Lucknow: They are small parties and many of them do not even have a presence outside Uttar Pradesh. Yet, for most of them, these elections have high stakes because their future in UP politics depends on their performance in these elections.

These smaller parties are caste-centric groups and the BJP plans to earn the support of their respective caste groups in the polls.

To begin with, the Rashtriya Lok Dal which recently snapped ties with Samajwadi Party and joined the BJP-led NDA, is working overtime to ensure success in the polls so that it can consolidate its relationship with the BJP.

The RLD, a Jat-centric party -- has been given two seats in UP -- Baghpat and Bijnor.

The BJP mainly allied with RLD to strengthen its position in western UP.

RLD chief Jayant Chaudhary, on the other hand, is also said to be eyeing a berth in the union cabinet as he had managed a Rajya Sabha seat during his alliance with SP.

The RLD has nine members in the state assembly.

The Suheldev Bharatiya Samaj Party (SBSP) is another party that prides itself on its following among the Rajbhar community.

The SBSP, which has six legislators in the UP assembly, has been given the Ghosi Lok Sabha seat and its president Om Prakash Rajbhar has fielded his son Arvind Rajbhar on the seat.

Om Prakash Rajbhar is known as a troublemaker.

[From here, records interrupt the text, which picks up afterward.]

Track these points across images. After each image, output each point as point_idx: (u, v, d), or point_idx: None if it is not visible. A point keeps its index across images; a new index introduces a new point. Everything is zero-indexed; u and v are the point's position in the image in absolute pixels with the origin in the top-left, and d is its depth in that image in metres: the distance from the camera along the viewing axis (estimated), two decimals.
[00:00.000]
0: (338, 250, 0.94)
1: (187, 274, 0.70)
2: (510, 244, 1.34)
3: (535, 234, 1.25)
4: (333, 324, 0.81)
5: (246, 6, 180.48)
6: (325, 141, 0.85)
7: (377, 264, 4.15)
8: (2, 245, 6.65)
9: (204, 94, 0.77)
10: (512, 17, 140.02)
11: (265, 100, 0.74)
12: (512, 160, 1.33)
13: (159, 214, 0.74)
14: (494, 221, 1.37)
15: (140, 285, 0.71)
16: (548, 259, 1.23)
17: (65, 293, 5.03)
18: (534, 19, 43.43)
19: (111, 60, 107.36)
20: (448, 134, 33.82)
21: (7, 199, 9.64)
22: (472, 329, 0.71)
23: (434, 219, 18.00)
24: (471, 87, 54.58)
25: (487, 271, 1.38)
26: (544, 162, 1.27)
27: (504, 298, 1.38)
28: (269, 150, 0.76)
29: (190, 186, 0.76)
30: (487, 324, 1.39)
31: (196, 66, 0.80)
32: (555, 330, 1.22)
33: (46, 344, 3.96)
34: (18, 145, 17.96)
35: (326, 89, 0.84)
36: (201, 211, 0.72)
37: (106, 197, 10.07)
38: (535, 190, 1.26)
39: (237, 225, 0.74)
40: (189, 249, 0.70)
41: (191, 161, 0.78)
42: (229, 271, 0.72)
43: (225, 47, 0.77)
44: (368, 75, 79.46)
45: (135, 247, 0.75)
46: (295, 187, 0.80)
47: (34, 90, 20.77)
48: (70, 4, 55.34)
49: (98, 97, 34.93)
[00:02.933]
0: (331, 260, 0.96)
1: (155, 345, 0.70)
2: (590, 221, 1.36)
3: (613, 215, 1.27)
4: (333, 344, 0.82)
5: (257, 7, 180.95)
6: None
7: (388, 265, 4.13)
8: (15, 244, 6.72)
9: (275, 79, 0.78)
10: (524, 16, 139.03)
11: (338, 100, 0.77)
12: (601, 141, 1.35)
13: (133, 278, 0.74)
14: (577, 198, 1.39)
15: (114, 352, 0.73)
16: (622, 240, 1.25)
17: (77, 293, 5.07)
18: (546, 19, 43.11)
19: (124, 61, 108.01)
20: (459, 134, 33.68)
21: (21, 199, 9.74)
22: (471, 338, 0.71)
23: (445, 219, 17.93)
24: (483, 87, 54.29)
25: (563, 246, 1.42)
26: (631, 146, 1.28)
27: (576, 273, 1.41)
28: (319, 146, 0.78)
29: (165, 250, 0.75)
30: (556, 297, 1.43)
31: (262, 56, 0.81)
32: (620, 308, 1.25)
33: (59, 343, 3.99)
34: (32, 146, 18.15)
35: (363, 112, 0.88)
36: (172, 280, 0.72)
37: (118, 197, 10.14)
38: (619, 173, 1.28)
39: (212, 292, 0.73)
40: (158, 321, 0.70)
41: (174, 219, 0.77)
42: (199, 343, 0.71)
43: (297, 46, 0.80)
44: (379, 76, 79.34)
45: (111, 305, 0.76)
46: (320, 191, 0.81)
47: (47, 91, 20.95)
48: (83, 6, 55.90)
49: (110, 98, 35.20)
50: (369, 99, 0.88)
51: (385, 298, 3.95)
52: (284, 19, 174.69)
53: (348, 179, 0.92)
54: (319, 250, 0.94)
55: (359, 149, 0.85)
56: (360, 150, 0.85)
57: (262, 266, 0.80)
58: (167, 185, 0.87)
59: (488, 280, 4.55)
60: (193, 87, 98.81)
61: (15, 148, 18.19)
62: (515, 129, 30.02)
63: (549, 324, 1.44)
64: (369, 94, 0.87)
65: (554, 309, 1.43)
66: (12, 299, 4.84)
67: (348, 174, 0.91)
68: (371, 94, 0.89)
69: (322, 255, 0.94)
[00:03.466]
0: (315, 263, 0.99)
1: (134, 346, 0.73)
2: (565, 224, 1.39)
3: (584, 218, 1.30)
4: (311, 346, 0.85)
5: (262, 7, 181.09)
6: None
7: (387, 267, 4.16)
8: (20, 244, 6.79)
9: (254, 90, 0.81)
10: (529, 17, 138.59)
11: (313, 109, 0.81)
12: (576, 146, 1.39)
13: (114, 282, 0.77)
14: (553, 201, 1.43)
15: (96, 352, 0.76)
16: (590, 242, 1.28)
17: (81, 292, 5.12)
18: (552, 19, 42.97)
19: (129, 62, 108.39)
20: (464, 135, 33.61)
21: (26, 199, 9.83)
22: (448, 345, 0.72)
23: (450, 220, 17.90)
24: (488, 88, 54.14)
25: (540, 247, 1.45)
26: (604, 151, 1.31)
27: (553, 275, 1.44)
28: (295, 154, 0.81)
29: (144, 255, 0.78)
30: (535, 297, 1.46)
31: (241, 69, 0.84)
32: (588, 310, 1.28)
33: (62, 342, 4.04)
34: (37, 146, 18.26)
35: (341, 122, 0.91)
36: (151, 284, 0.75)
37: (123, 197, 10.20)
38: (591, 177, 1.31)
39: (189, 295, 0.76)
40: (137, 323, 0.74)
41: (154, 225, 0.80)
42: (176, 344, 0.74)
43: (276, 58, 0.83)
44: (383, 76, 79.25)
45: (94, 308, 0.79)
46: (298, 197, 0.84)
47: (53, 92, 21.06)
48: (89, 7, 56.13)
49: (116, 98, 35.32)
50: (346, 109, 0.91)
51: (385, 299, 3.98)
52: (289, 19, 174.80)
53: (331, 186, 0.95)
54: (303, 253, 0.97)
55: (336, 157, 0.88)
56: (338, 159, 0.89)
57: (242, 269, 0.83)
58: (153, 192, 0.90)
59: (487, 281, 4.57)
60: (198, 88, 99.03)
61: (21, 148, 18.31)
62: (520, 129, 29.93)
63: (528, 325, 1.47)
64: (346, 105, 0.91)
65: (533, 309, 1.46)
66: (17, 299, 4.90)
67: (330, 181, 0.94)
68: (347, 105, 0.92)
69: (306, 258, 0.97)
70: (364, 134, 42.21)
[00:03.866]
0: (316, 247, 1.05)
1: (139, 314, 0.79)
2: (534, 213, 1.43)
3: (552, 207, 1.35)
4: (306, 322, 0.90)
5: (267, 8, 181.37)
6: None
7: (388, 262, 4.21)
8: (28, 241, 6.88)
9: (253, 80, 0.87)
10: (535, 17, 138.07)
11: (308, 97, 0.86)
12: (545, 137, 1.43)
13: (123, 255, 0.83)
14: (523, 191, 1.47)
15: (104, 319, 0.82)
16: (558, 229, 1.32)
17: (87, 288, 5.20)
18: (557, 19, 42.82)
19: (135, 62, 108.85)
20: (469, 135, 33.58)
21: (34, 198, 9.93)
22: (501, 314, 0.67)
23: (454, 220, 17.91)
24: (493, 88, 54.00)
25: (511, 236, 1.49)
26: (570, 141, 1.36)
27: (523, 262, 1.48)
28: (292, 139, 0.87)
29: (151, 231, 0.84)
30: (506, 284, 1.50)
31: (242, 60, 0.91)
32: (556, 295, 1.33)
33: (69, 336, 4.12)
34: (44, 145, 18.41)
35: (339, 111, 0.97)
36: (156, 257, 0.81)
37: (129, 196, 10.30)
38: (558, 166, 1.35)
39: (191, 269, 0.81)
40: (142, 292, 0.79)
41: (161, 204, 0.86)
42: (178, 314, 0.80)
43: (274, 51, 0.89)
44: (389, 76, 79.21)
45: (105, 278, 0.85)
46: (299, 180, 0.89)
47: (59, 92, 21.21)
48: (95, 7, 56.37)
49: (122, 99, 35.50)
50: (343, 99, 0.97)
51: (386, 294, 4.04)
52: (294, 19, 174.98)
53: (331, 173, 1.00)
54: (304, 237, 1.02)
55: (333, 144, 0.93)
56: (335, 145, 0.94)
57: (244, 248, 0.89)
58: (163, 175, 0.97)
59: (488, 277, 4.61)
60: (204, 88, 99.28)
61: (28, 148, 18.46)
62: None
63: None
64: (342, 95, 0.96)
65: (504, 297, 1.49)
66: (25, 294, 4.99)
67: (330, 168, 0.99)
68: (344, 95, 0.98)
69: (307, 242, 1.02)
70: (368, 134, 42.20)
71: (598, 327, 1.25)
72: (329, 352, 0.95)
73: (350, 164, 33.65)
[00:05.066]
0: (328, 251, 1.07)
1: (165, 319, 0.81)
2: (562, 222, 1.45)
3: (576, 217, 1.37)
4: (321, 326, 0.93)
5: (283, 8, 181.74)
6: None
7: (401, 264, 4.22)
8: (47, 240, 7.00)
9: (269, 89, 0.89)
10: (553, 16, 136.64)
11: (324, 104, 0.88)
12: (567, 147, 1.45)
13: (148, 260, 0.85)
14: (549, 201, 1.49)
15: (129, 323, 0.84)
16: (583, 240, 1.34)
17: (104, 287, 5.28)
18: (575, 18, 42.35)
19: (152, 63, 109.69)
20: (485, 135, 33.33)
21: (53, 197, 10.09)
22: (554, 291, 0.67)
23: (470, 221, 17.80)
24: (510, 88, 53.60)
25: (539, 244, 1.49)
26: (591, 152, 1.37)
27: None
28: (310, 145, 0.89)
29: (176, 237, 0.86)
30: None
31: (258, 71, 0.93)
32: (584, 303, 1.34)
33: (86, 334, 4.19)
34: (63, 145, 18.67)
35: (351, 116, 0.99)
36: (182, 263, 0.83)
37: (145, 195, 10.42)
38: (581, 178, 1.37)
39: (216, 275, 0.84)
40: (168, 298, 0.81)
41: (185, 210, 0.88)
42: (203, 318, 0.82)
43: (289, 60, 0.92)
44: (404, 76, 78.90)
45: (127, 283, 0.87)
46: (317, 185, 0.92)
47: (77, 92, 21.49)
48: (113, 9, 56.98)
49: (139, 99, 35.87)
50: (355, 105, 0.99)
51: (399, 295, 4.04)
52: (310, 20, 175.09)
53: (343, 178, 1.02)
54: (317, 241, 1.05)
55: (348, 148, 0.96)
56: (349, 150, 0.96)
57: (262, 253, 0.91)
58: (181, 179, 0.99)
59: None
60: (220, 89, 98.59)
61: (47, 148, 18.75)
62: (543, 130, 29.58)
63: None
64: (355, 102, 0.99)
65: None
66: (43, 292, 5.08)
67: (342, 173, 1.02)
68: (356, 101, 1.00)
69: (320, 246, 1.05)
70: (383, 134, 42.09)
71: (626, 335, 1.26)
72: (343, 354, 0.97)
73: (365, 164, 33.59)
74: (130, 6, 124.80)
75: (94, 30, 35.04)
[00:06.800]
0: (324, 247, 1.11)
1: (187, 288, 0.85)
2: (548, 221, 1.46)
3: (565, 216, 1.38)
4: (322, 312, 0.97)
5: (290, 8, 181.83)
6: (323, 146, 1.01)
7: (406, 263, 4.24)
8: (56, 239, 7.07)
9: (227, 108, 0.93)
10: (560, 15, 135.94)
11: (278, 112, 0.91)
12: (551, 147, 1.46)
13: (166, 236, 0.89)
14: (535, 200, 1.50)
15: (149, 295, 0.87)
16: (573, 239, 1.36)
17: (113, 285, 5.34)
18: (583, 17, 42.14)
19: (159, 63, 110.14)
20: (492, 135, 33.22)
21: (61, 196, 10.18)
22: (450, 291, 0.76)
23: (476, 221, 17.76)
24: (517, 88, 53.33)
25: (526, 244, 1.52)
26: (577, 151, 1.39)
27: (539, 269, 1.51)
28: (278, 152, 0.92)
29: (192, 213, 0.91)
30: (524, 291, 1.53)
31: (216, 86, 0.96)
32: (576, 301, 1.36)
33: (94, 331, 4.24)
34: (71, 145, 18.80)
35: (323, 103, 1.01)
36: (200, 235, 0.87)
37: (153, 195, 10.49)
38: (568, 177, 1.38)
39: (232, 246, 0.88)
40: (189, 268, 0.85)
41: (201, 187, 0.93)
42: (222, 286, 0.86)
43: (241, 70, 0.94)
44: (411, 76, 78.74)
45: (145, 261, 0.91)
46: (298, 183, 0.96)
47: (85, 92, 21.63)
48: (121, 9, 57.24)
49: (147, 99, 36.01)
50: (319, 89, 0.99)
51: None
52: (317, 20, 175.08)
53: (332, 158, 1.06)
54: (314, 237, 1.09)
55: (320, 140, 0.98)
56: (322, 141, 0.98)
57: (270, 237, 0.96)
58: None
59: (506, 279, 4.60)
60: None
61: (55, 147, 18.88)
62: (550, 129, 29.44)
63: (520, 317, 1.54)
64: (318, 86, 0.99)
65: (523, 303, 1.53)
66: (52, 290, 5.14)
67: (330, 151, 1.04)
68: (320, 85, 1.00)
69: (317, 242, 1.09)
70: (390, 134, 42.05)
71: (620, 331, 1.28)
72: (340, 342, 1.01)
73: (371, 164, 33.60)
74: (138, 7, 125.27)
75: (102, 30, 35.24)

He created trouble for BJP in 2019 and quit the alliance to join SP. After the 2022 assembly polls, Rajbhar made uncalled-for statements against the SP and snapped ties.

He laboured for several months before the BJP finally took him back into the fold.

Ghosi will now decide the extent of influence he wields over the Rajbhar community.

The Apna Dal (S) is one of the BJP's most trusted allies in Uttar Pradesh. The Apna Dal (S), led by union minister Anupriya Patel, contested and won two seats, both in 2014 and 2019. The Apna Dal (S), according to sources, is seeking four seats but the BJP is willing to give only two seats. The seats have not yet been announced.

The Apna Dal (S), is a Kurmi -centric party and has been instrumental in helping the BJP expand its base among non-Yadav OBCs.

The Nishad Party, which claims to be the custodian of the riverine community in the state, is still clamouring for an entry into the parliament on its own symbol.

Party president Sanjay Nishad insists that his vote bank has an influence over 27 Lok Sabha seats but the BJP, as of now, is in no mood to give seats to the Nishad Party.

Sanjay Nishad's son Parveen Nishad is a sitting MP from Sant Kabir Nagar on a BJP ticket and the party has again named him as its candidate for 2024 polls.

The Apna Dal (K), a breakaway faction of Apna Dal (S) is now placed on nowhere land. Led by Krishna Patel, the party snapped ties with Samajwadi Party over seat sharing, expressed its desire to join the NDA and finally ended up in alliance with AIMIM.

The party's future is a matter of speculation because the lone MLA, Pallavi Patel, was elected in 2022 on a SP symbol.

Some other smaller parties like Azad Samaj Party, led by Chandra Shekhar, Jansatta Dal led by Raghuraj Pratap Singh a.k.a. Raja Bhaiyya and Swami Prasad Maurya's Rashtriya Shoshit Samaj Party are contesting on their own without support from bigger parties.